December 10, 2008
One of the more interesting media analysis blogs is Reflections of a Newsosaur. Blogger Alan Mutter focuses on the struggles of the newspaper industry, but one of his recent postings on newspaper company debt elicited a fascinating comment from Doug Poretz of Qorvis Communications:
“We are not far off from seeing the same type of story on the other side of the communications business: the large multinational publicly owned conglomerates of advertising/pr/interactive/etc. agencies. Even in good times, they have way too many layers of overhead and, in many cases, debt. They have an out-dated business model based on selling the commodity of time when clients do not care how busy the agencies are, just how much value they provide.

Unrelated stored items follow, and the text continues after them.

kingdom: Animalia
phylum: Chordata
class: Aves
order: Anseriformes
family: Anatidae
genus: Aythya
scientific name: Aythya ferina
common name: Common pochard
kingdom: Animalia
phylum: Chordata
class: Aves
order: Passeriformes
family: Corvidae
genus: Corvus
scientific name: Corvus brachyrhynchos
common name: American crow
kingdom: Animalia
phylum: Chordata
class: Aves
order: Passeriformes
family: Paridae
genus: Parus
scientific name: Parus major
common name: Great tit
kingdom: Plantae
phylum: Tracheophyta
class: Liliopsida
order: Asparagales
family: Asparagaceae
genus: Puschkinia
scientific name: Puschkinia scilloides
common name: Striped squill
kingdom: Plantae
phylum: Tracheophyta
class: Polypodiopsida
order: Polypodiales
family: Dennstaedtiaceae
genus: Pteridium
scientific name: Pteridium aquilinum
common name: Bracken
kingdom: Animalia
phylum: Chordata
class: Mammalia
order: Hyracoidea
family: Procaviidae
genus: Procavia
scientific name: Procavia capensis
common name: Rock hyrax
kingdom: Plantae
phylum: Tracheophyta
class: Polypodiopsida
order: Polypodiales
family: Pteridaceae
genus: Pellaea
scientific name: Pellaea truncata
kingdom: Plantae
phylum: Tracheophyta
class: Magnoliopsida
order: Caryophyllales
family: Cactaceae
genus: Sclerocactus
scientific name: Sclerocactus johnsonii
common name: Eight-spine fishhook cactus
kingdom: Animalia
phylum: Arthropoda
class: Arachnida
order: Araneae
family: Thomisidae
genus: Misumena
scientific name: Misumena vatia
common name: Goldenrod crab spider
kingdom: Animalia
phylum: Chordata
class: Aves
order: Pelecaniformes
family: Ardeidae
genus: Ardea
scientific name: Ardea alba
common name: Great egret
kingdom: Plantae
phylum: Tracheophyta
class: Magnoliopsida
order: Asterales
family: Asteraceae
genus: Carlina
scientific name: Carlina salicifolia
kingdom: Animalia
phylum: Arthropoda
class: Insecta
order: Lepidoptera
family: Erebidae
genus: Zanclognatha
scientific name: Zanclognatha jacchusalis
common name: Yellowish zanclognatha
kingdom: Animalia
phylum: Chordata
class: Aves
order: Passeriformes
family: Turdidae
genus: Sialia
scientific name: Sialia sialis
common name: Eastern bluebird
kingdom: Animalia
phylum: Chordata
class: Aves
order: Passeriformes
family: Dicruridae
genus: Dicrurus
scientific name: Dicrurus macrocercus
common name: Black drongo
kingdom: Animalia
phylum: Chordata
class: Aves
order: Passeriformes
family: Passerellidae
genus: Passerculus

“The other side of the revenue formula is commissions on media purchases and markups on production charges — both are against the interests of their clients. Furthermore, they exist in (and promulgate) silos (“practice groups”) when the revolution in communications makes truly integrated campaigns and collegiality across areas of expertise much more important, effective and efficient.
“Finally, this model now exists in a world where communications budgets are being slashed. We are just beginning to see the news of layoffs in the communications business — it will really become apparent in the first quarter of 2009.”
This is the line of reasoning our agency founder, Jorg Pierach, has been pursuing for several yeas now. Thoughts, anyone?